Mark Hachman | May 28, 2014
Microsoft's Surface lineup just keeps getting better and better, with an improved screen for desktop use and an upgraded Type Cover for the road.

The Surface Pro 3 also ships with a chunky new pen from N-trig that features what Microsoft calls decreased parallax. Simply put, the digital ink "flows" more closely from where the pen touches the screen. And here's a nifty trick: The tablet can be roused from sleep mode by holding down the button on the top of the pen, which immediately launches a new OneNote note without requiring a password. 

Digital ink is polarizing: Either you like it or you don't. Emirates Airlines hands out Surface tablets to its flight crew members, who tote them around as cheat sheets for their passengers. For them, the Surface Pro 3's new pen might be an upgrade. But the Surface Pro 3 is still too heavy and awkward for long-term, one-handed use. Microsoft wants you to use the Surface Pro 3 as a digital legal pad, but it's a use case that requires setting the tablet on a table.

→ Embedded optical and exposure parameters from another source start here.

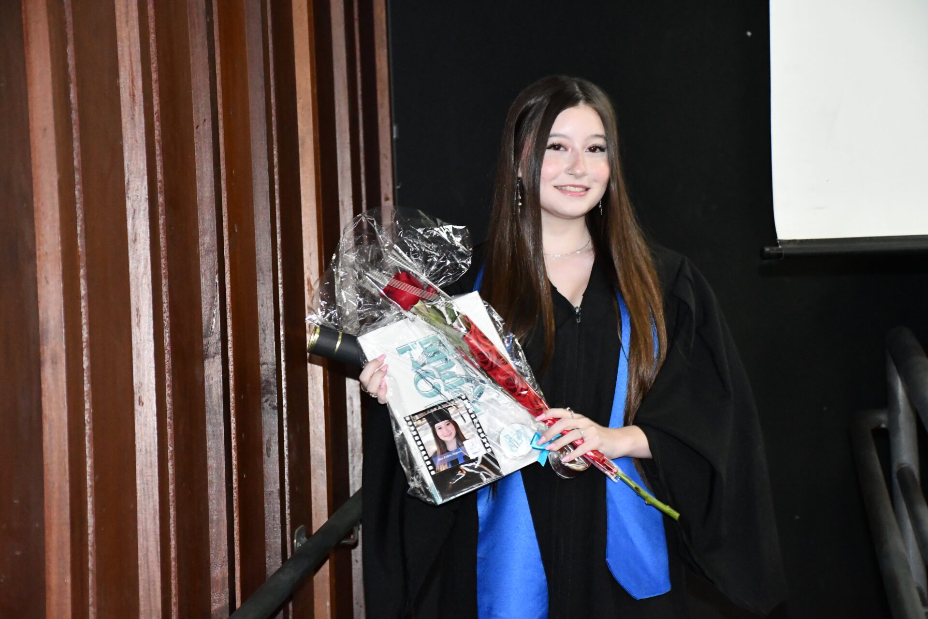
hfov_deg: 21.9
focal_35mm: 93
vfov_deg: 14.7
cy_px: 310
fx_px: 2397
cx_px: 464
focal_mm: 62
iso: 6400
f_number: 5
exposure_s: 1/60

The pen's storage loop also needs improvement. A velcro strap would be clumsy and gauche, but it's simply too difficult to remove and re-secure the pen in its Type Cover loop. While I'm not asking for a slimmer pen, securing it within the tablet (the Samsung Note approach) would be a better solution—though perhaps unfeasible, given that the Surface Pro 3's internals are already packed to capacity with other components.

On a train, on a plane
Surface chief Panos Panay has made "lapability" (a dreadful word) one of the selling points of the new Surface line. In essence, lapability qualifies how a Surface tablet stacks up to a notebook when resting the device on your lap. In the service of improved lapability, Microsoft has added two new features to the Surface concept: an improved "friction hinge" that affords the tablet's kickstand a continuous range of motion, and an improved Type Cover with a secondary magnetic connection.

The first generation of the Surface lineup included a kickstand that folded back to a 22-degree angle. The second-gen Surface Pro 2 adds a second, 55-degree angle. With the Surface Pro 3, these limitations effectively disappear. The tablet still clicks back to the 22-degree angle, but then it can support any angle up to 150 degrees. Microsoft says the hinge has been tested to hold up over repeated use.

To test lapability, I used the Surface Pro 3 on a plane from New York to San Francisco, as well as on a commuter train. Flying in coach, the Surface Pro 3 still fit relatively comfortably on a tray table, with a bit hanging off the edge. Typing was no problem. In terms of key travel and spacing, Microsoft says that the new Type Cover 3 is essentially the same as the second-generation model, and the keys are still backlit, too.